(What needs to be done):
Could you format the lines from the one containing "连续打磨了三日，我满意地看着最新版的计划书，决定就它了。" up to and including the one containing "# Item System and Difficulty Scaling Plan" as a numbered list, leaving out any blank lines?

Start of Block

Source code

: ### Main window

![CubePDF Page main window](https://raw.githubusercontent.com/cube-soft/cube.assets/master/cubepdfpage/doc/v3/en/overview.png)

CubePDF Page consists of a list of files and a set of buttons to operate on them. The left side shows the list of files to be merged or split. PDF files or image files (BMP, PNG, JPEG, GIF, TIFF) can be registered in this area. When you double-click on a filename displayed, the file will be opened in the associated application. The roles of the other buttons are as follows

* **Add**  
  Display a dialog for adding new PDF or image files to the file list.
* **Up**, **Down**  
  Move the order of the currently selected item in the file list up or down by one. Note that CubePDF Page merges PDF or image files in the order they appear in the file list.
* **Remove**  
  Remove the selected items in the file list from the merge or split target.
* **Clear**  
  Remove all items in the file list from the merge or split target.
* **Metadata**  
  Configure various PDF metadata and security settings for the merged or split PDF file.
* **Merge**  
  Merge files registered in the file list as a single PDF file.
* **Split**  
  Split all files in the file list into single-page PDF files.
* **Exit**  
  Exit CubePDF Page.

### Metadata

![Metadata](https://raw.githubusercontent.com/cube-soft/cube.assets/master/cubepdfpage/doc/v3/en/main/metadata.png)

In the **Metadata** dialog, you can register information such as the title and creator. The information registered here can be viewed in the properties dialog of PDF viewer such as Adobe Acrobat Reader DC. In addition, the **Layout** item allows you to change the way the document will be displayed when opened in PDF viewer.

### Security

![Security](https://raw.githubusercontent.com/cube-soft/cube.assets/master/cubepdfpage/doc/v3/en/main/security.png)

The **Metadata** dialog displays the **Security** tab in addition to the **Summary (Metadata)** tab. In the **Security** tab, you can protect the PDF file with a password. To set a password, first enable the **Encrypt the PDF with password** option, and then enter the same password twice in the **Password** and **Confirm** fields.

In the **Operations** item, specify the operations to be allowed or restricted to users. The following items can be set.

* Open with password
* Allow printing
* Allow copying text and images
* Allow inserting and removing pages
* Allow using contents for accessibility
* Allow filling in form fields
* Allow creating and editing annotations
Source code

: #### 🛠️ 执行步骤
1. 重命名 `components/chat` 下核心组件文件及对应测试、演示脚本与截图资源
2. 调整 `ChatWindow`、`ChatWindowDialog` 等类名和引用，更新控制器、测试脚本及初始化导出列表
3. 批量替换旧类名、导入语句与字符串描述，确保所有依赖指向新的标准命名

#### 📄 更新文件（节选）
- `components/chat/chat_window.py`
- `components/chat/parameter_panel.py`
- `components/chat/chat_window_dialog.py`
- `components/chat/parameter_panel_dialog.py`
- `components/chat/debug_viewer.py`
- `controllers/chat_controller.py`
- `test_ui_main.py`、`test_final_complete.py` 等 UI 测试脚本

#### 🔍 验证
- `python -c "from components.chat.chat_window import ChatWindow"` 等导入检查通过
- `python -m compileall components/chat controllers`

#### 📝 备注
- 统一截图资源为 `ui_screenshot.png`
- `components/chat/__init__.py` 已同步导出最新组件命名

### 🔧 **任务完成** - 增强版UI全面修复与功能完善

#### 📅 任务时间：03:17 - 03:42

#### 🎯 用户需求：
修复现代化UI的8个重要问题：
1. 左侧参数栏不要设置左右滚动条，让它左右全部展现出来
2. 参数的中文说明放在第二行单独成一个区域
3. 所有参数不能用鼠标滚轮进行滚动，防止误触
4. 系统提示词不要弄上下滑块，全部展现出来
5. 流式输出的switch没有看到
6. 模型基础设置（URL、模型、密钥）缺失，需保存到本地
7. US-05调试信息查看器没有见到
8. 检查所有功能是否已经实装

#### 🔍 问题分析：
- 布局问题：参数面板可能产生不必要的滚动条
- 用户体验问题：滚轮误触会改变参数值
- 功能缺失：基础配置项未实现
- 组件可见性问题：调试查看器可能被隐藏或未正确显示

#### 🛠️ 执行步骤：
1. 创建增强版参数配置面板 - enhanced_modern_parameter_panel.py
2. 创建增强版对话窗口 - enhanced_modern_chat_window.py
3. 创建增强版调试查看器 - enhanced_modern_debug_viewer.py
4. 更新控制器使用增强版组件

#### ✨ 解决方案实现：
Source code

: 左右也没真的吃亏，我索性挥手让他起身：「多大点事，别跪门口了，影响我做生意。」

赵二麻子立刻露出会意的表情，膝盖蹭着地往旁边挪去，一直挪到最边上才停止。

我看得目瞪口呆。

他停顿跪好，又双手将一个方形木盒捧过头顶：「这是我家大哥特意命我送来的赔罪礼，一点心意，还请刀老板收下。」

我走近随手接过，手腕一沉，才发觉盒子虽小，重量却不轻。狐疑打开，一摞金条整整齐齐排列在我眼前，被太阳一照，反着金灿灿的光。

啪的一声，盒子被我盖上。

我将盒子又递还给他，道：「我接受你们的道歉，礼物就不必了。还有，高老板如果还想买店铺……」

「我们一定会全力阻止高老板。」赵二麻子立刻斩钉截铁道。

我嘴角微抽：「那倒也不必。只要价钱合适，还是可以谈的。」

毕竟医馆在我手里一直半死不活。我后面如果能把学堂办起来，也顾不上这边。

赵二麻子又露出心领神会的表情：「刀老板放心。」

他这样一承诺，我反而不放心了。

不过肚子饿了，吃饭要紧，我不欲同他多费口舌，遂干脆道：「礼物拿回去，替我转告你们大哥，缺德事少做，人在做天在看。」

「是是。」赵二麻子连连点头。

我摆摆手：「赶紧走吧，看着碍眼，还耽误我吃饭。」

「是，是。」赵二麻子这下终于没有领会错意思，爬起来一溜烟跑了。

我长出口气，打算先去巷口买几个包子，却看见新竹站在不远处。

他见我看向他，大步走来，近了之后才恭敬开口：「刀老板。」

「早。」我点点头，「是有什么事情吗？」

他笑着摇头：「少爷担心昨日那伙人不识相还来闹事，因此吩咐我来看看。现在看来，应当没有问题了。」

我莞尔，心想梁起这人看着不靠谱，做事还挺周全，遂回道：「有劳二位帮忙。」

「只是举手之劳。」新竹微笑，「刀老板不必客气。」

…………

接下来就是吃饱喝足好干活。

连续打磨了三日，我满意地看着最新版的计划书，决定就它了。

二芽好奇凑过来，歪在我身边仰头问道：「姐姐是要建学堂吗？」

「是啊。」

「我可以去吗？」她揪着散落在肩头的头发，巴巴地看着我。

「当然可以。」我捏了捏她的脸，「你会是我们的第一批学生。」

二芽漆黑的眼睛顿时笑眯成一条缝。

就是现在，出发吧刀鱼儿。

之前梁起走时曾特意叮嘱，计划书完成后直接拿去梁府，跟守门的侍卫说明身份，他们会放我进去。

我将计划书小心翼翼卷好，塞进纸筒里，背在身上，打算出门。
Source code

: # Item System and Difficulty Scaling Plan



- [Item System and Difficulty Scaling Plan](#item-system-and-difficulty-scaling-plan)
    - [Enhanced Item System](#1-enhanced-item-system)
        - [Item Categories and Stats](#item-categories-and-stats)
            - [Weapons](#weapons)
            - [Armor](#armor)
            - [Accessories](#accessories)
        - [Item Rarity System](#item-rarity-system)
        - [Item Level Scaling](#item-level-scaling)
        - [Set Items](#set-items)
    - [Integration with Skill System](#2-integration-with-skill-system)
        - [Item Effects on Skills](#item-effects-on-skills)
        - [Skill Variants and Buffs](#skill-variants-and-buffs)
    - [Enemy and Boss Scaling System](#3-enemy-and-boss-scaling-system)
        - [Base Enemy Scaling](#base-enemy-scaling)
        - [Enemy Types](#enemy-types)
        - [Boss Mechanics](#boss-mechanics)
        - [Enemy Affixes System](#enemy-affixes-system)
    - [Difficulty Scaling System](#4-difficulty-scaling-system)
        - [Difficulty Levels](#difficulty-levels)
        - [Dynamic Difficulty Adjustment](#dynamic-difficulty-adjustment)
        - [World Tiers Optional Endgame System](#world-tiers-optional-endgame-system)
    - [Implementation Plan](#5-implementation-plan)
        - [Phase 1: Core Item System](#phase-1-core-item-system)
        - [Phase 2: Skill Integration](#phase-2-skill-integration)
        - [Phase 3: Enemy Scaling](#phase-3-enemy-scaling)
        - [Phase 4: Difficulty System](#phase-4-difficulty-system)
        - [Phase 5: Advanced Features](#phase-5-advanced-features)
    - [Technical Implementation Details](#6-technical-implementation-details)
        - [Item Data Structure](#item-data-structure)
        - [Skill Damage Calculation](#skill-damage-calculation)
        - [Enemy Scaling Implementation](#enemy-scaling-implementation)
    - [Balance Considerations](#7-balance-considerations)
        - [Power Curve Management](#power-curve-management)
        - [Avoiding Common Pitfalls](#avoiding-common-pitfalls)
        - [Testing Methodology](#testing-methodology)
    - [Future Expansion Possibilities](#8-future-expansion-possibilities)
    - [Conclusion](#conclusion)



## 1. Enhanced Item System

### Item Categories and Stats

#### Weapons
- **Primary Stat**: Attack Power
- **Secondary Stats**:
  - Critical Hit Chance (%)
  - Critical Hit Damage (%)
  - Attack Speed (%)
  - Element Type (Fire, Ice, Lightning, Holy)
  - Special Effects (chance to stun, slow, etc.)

End of Block

(Final answer):
1. 连续打磨了三日，我满意地看着最新版的计划书，决定就它了。
2. 二芽好奇凑过来，歪在我身边仰头问道：「姐姐是要建学堂吗？」
3. 「是啊。」
4. 「我可以去吗？」她揪着散落在肩头的头发，巴巴地看着我。
5. 「当然可以。」我捏了捏她的脸，「你会是我们的第一批学生。」
6. 二芽漆黑的眼睛顿时笑眯成一条缝。
7. 就是现在，出发吧刀鱼儿。
8. 之前梁起走时曾特意叮嘱，计划书完成后直接拿去梁府，跟守门的侍卫说明身份，他们会放我进去。
9. 我将计划书小心翼翼卷好，塞进纸筒里，背在身上，打算出门。
10. Source code
11. : # Item System and Difficulty Scaling Plan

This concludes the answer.